The present invention is not limited to the above-described embodiments, but can be manufactured in a variety of different forms, and those skilled in the art to which the present invention pertains may do other specific things without changing the technical spirit or essential features of the present invention. It will be appreciated that it can be implemented in the form. Therefore, the embodiments described above should be understood as illustrative in all respects and not limiting.

Claims (12)

polylactide (PLA);
polybutylene adipate-co-terephthalate (PBAT);
polycaprolactone (PCL);
A compatibilizer including polylactide (PLA-g-GMA) grafted on glycidyl methacrylate (GMA); and
additive; A biodegradable resin composition comprising a. According to claim 1,
The PLA-g-GMA has an epoxide group,
The PLA, the PBAT or the PCL has a carboxyl group or a hydroxyl group at the terminal,
The epoxy group (epoxide group) is a biodegradable resin composition having a cross-linked reaction by etherification with the carboxyl group or the hydroxyl group. According to claim 1,
The PLA is a biodegradable resin composition mixing PLLA (poly-L-lactide) and PDLA (poly-D-lactide). According to claim 1,
The additive includes at least one of a heat stabilizer and a dispersant,
The thermal stabilizer includes a calcium-zinc-based organic complex stabilizer,
The calcium-zinc organic complex stabilizer includes a mixture of fatty acid salts of calcium and zinc having at least one fatty acid selected from the group consisting of lauric acid, oleic acid, benzoic acid, behenic acid, stearic acid and ricinolic acid,
The dispersant is at least one selected from the group consisting of naphthalenesulfonic acid formalin condensate sodium salt, aromatic sulfonic acid formalin condensate sodium salt, polyoxyethylene nonylphenyl ether, polyoxyethylene octylphenyl ether and polyoxyethylene alkyl ether. A biodegradable resin composition to be. According to claim 1,
The biodegradable resin composition comprising 49 parts by weight or more and 79 parts by weight or less of the PLA based on 100 parts by weight of the biodegradable resin composition. According to claim 1
The biodegradable resin composition comprising 15 parts by weight or more and 40 parts by weight or less of the PBAT based on 100 parts by weight of the biodegradable resin composition.

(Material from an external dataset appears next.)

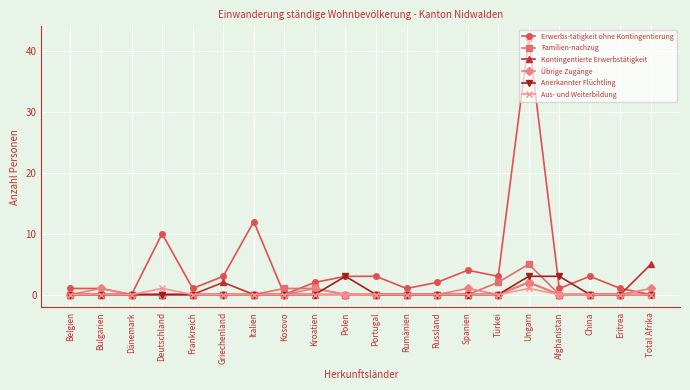

Is it true that Familien-nachzug equals 2 at Russland?

False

According to claim 1,
The biodegradable resin composition comprising 2 parts by weight or more and 10 parts by weight or less of the PCL based on 100 parts by weight of the biodegradable resin composition. According to claim 1,
Based on 100 parts by weight of the biodegradable resin composition, the biodegradable resin composition having a range of 2 phr to 5 phr of the compatibilizer. According to claim 1,
The biodegradable resin composition comprising 2 parts by weight or more and 8 parts by weight or less based on 100 parts by weight of the biodegradable resin composition. A medical splint composed of a biodegradable resin composition,
The biodegradable resin composition
polylactide (PLA);
polybutylene adipate-co-terephthalate (PBAT);
polycaprolactone (PCL);
A compatibilizer including polylactide (PLA-g-GMA) grafted on glycidyl methacrylate (GMA); and
A medical splint composed of a biodegradable resin composition comprising; additives. Powder processing a compatibilizer and additives including polylactide (PLA), polybutylene adipate-co-terephthalate (PBAT), polycaprolactone (PCL), and PLA-g-GMA;
mixing the powdered raw materials;
Forming a medical splint by melting and extruding the mixed raw material;
A method for manufacturing a medical splint in which the melt-extruded medical splint is dried. According to claim 11,
Further comprising the step of producing a compatibilizer containing the PLA-g-GMA,
The step of generating a compatibilizer containing the PLA-g-GMA is
Melting and mixing BPO (Benzoyl peroxide), TBPB (Tetra-butyl peroxybenzoate), PLA and GMA to form a graft copolymer;
Grinding the graft copolymer into granules;
dissolving the pulverized graft copolymer using a solvent; and
A method for producing a medical splint comprising the step of precipitating and separating the dissolved graft copolymer.